Custom SQLite Aggregates in Perl
About a year ago, Josh Berkus was reviewing some Bricolage SQL code, looking to optimize it for PostgreSQL. One of the things he noticed was that we were fetching a lot more rows for an object than we needed to. The reason for this is that an object might be associated with one or more groups, and to get back a list of all of the group IDs, we were getting multiple rows. For example, if I wanted to fetch a single story with the ID 10, I might get back rows like this:
SELECT s.id, s.title, grp.id
FROM story s, member m, grp g
WHERE s.id = m.story_id
AND m.grp_id = g.id
AND s.id = 10;
s.id | s.title | grp.id
-----+---------------------+--------
10 | The Princess Bride | 23
10 | The Princess Bride | 24
10 | The Princess Bride | 25
10 | The Princess Bride | 26
10 | The Princess Bride | 27
Now, that’s a lot of extra data to have to fetch for just a single row to be
different; it’s very wasteful, really. So Josh said, “Why don’t you use a custom
aggregate for that?” I knew nothing about aggregates, but I did some research,
and figured out how to write PostgreSQL custom aggregates in SQL. I wrote a very
simple one, called id_list()
, that joins up all of the values in a column with
an empty space. The aggregate code looks like this:
CREATE FUNCTION append_id(TEXT, INTEGER)
RETURNS TEXT AS '
SELECT CASE WHEN $2 = 0 THEN
$1
ELSE
$1 || '' '' || CAST($2 AS TEXT)
END;'
LANGUAGE 'sql'
WITH (ISCACHABLE, ISSTRICT);
CREATE AGGREGATE id_list (
SFUNC = append_id,
BASETYPE = INTEGER,
STYPE = TEXT,
INITCOND = ''
);
Now I was able to vastly simplify the results returned by the query:
SELECT s.id, s.title, id_list(grp.id)
FROM story s, member m, grp g
WHERE s.id = m.story_id
AND m.grp_id = g.id
AND s.id = 10;
GROUP BY s.id, s.title
s.id | s.title | id_list
-----+---------------------+---------------
10 | The Princess Bride | 23 24 25 26 27
So then I just had to split the id_list
column on the white space and I was
ready to go. Cool!
So recently, was thinking about how I might do something similar in SQLite. It
turns out that SQLite has a way to add custom aggregates, too, via its
sqlite_add_function
function. But I don’t know C, and had been wondering for
a while how, even if I figured out how to write an aggregate function in C,
whether I would have to require users to compile SQLite with my C aggregate in
order to get it to work.
However, as a Perl developer, I thought it might be worthwhile to just quickly
check the DBD::SQLite docs might have to say on the matter.

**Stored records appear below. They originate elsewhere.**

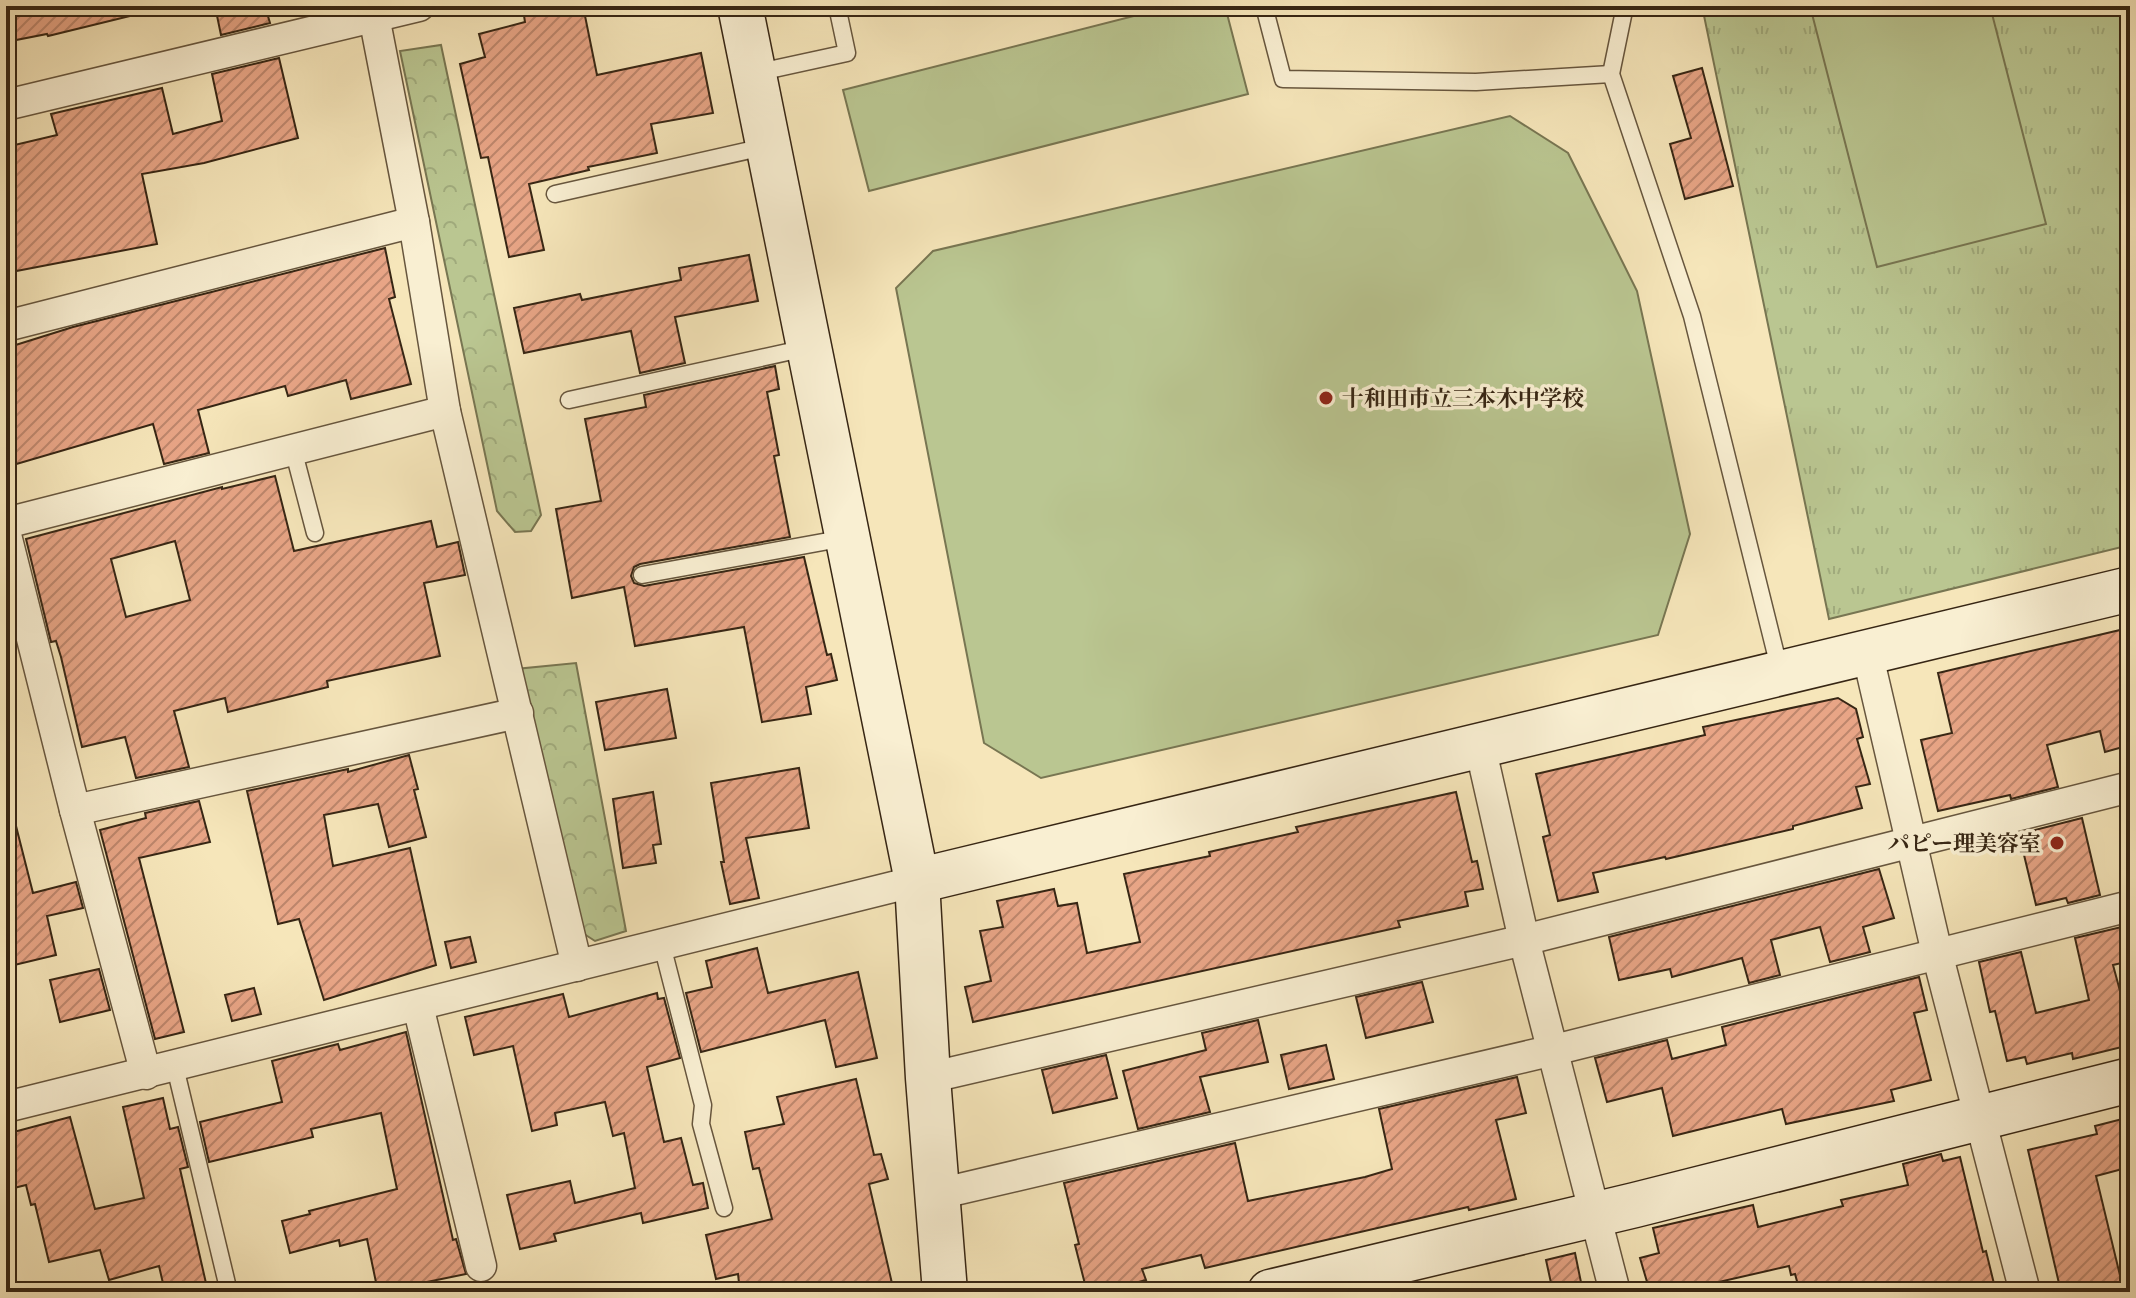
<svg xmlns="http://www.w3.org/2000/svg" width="2136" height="1298" font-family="'Old Standard TT','Noto Serif JP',serif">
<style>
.forest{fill:url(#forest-crowns);stroke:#787652;stroke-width:2}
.park{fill:url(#park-tufts);stroke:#787652;stroke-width:2}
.garden{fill:#bac691;stroke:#787652;stroke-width:2}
.building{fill:url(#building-hatch);stroke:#372614;stroke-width:2;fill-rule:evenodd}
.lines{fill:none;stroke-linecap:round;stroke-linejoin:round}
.lane-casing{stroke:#67563e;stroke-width:19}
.street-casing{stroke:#67563e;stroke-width:33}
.secondary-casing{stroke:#372614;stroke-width:47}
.lane{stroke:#f9efd2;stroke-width:16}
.street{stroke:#f9efd2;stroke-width:30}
.secondary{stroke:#f9efd2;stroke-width:44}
.poi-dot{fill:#8f2418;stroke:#f9efd2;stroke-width:3}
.labels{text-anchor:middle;stroke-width:7;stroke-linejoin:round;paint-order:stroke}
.poi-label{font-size:22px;font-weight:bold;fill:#372614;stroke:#f9efd2;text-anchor:start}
</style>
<defs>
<pattern id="forest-crowns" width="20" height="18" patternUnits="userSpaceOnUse" patternTransform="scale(2)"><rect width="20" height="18" fill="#bac691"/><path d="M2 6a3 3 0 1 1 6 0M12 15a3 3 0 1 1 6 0" fill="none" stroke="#a0aa7c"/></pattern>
<pattern id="park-tufts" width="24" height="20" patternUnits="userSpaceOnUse" patternTransform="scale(2)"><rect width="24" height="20" fill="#bac691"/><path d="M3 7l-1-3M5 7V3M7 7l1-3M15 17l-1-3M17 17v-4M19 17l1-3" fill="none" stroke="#a0aa7c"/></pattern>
<pattern id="building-hatch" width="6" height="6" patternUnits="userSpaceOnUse" patternTransform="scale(2)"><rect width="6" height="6" fill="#e8a586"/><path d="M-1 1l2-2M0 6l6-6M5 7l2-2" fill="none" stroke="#bd866c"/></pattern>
</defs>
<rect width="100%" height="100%" fill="#f6e6ba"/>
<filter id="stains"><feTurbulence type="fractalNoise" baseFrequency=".0025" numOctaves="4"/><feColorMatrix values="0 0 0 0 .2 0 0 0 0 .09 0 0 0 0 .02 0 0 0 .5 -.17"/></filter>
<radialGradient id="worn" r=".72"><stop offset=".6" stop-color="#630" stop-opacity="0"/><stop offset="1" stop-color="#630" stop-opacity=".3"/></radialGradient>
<g class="forest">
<path d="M441,45L541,515L531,531L515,532L497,511L400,51Z"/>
<path d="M576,663L626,931L595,941L578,930L516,669Z"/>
</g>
<path class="park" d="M1702,6H2124L2130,31V545L1829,619Z"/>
<g class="garden">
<path d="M1173,6H1225L1248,94L869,191L843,90Z"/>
<path d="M1810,6H1990L2046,224L1877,267Z"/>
<path d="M1510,116L1568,153L1637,291L1690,534L1658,635L1041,778L984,743L896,288L933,251Z"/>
</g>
<g class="building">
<path d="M6,6H129L130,16L48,36L47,34L6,42Z"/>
<path d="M215,6H265L270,23L221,35Z"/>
<path d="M538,6H583L597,75L701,53L713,113L651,124L657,153L588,167L589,170L529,184L544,250L509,257L488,157L481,158L460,64L485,57L479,34L525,22L523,9Z"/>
<path d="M279,58L298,138L204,163L142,174L157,244L6,273V147L57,135L51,114L162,88L173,134L222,121L212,74Z"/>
<path d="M1702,68L1733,186L1685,199L1670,144L1691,138L1673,76Z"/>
<path d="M385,248L395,297L389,299L411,384L351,399L346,380L288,396L285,386L198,410L209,453L164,464L153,424L13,465L6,439V348L73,327Z"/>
<path d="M749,255L758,301L675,317L685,363L640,373L631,331L524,353L514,308L580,294L582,300L681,280L679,268Z"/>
<path d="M775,366L779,389L767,392L779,455L774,456L790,537L640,564L634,567L631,576L634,583L644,586L804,557L827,655L831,654L837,680L806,687L811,714L762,722L744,627L635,646L624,587L572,598L556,509L601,501L585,419L646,407L644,395Z"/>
<path d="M275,476L294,551L431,521L437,547L458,542L465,575L424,583L440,656L327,681L328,687L228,712L225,698L174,711L189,767L136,778L125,737L82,747L61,657L56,641L51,642L26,539L222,487V489ZM175,541L190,600L126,617L111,559Z"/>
<path d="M2120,630L2130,671V745L2105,752L2100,731L2047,745L2058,787L2011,799L2010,795L1938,811L1921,740L1952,733L1938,673Z"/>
<path d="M667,689L676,738L605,750L596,702Z"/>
<path d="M1838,698L1856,709L1863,737L1857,739L1870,784L1856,787L1862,808L1793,826V829L1666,859L1665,857L1593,873L1598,892L1558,901L1543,837L1550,835L1536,774L1705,735L1703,727Z"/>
<path d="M409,755L418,789L414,790L426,837L389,847L378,804L324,815L333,866L410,848L436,965L324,1000L299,919L278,924L247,791L348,769V772Z"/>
<path d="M799,768L809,828L746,838L759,898L730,904L721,862H724L711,783Z"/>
<path d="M653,792L661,844L653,845L656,863L623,868L613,799Z"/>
<path d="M1456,792L1472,862L1477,861L1483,889L1465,892L1468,906L1398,921L1400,927L973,1022L965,987L991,981L980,931L1003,927L997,901L1054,889L1058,906L1077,903L1087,953L1140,942L1124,874L1210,856L1209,852L1298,832L1296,827Z"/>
<path d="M199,801L210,842L139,858L184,1032L155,1039L100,830L146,818L145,813Z"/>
<path d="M2082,818L2100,895L2068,903L2066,898L2036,905L2019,834Z"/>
<path d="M16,826L33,893L76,882L83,908L47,916L56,955L6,967V827Z"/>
<path d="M1879,869L1894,918L1863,927L1870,952L1830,962L1820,927L1771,940L1780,975L1749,983L1742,958L1672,977L1670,969L1619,980L1609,937Z"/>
<path d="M2130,925V961L2113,965L2130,1028V1045L2073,1059L2072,1053L2027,1064L2025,1057L2007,1061L1995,1011L1990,1012L1979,962L2021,952L2036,1013L2089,1000L2075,938Z"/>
<path d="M470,937L476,962L451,968L445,942Z"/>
<path d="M757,948L768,993L858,972L877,1058L836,1067L825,1020L701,1052L686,993L712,987L706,961Z"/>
<path d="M99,969L110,1010L60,1022L50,980Z"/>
<path d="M1919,977L1927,1010L1914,1013L1931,1080L1891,1090L1894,1101L1786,1124L1782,1109L1673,1136L1662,1088L1607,1102L1595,1058L1667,1040L1672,1059L1726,1045L1722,1027Z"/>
<path d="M1422,982L1433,1022L1366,1038L1356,997Z"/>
<path d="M254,988L261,1014L232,1021L225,995Z"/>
<path d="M657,993L658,999L664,998L680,1058L647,1067L664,1142L681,1138L693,1185L703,1183L708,1208L643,1223L641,1213L554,1234L556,1241L520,1249L507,1195L570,1181L575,1203L635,1188L624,1133L613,1136L605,1102L555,1113L557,1125L532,1131L513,1046L474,1055L465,1017L563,994L569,1017Z"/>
<path d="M1258,1020L1268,1062L1200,1077L1210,1112L1138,1129L1123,1071L1206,1050L1202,1033Z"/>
<path d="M406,1032L453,1240L456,1239L466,1274L378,1292L367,1239L340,1246L339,1240L290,1253L282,1221L310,1214L309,1211L397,1189L381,1113L311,1129L313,1137L209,1162L200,1122L282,1102L272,1061L338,1044L340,1050Z"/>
<path d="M1326,1045L1334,1079L1289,1089L1281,1055Z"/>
<path d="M1106,1055L1117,1098L1053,1113L1042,1070Z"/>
<path d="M1517,1077L1526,1113L1496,1120L1516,1199L1469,1210L1468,1207L1205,1268L1201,1255L1142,1269L1146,1280L1109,1290L1107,1282L1086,1288L1075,1245L1079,1244L1064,1183L1235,1143L1248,1201L1365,1177L1392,1169L1379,1109Z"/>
<path d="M856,1079L874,1155L881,1154L888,1179L869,1184L894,1292H740L738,1274L716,1279L706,1235L772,1219L759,1168L753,1169L745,1132L784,1124L777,1097Z"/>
<path d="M163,1098L170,1129L178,1127L188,1167L180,1169L208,1292H165L159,1266L109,1280L100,1250L49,1262L35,1204L31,1205L26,1185L6,1190V1134L70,1117L95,1209L144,1198L123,1107Z"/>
<path d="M2130,1117V1167L2096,1176L2124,1292H2061L2028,1150L2097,1134L2095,1126Z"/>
<path d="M1941,1154L1943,1161L1960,1157L1983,1252L1986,1251L1996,1292H1800L1795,1274L1791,1275L1789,1266L1710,1284L1711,1288L1696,1292H1650L1640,1258L1659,1253L1653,1228L1753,1205L1758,1227L1843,1206L1841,1200L1908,1185L1903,1164Z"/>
<path d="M1575,1253L1583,1292H1553L1546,1260Z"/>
</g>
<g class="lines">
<defs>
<g id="lane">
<path d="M1264,6L1283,79L1476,82L1611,74"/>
<path d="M1625,6L1611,74L1692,316L1780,671"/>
<path d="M755,73L847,53L837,6"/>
<path d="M555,194L768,146"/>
<path d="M569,400L806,348"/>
<path d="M293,449L315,533"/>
<path d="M642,575L845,538"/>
<path d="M662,945L703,1105L701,1124L724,1208"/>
<path d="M175,1067L229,1292"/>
</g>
<g id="street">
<path d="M372,6L414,222L445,411L577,966"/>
<path d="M6,105L419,6"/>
<path d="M6,326L414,222"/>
<path d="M6,523L445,411"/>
<path d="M6,535L75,810L146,1074"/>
<path d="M1867,652L1937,953L2025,1292"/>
<path d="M1480,746L1524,940L1615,1292"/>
<path d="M75,810L518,713"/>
<path d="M418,1006L481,1266"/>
<path d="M928,1078L1524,940L2130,787"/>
<path d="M6,1107L917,881"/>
<path d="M938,1194L1554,1050L2130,906"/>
</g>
<g id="secondary">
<path d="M740,6L917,881L928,1078L945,1292"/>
<path d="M917,881L2130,589"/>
<path d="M1270,1292L1635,1205L2130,1080"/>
</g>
</defs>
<use href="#lane" class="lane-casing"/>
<use href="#street" class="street-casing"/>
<use href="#secondary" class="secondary-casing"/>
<use href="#lane" class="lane"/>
<use href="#street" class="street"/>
<use href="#secondary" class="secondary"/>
</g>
<g class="poi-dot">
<circle cx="1326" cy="398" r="8"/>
<circle cx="2057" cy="843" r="8"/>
</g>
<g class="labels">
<g class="poi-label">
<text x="1342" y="406">十和田市立三本木中学校</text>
<text x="2041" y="851" text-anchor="end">パピー理美容室</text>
</g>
</g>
<rect width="2136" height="1298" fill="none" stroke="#f6e6ba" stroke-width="32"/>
<rect x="8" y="8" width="2120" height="1282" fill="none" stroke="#372614" stroke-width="4"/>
<rect x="16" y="16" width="2104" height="1266" fill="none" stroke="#372614" stroke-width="2"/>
<rect width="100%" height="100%" filter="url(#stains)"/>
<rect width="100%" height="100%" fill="url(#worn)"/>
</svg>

And it turns out
that the ability to add aggregates to SQLite is supported in DBD::SQLite via the
create_aggregate
custom function. And what’s more, the aggregate can be
written in Perl! Whoa! I couldn’t believe that it could be that easy, but a
quick test script demonstrated that it is:
#!/usr/bin/perl -w
use strict;
use DBI;
my $dbfile = shift;
my $dbh = DBI->connect("dbi:SQLite:dbname=$dbfile", '', '');
END {
$dbh->disconnect;
unlink $dbfile;
};
$dbh->do('CREATE TABLE foo (a int)');
$dbh->do('BEGIN');
$dbh->do('INSERT INTO foo (a) VALUES (?)', undef, $_) for 1..10;
$dbh->do('COMMIT');
# Create a new aggregate.
$dbh->func('joiner', 1, 'My::Join', 'create_aggregate');
my $sel = $dbh->prepare(q{SELECT joiner(a) FROM foo});
$sel->execute;
$sel->bind_columns(\my $val);
print "$val\n" while $sel->fetch;
The first argument to create_aggregate()
(itself invoked via the DBI func()
method) the name of the aggregate, the second is the number of arguments to the
aggregate (use -1 for an unlimited number), and the third is the name of a Perl
class that implements the aggregate. That class needs just three methods:
new()
, an object constructor; step()
, called for each aggregate row, and
finalize
, which must return the value calculated by the aggregate. My simple
implementation looks like this:
package My::Join;
sub new { bless [] }
sub step {
my $self = shift;
push @$self, @_;
}
sub finalize {
my $self = shift;
return join q{ }, @$self;
}
Yep, that’s really it! When I run the script, the output looks like this:
% try foo
1 2 3 4 5 6 7 8 9 10
Keen! I mean, that is just so slick! And it really demonstrates the power of SQLite as an embeddable database, as well. Thanks Matt, for making the SQLite API available to us mere mortal Perl developers!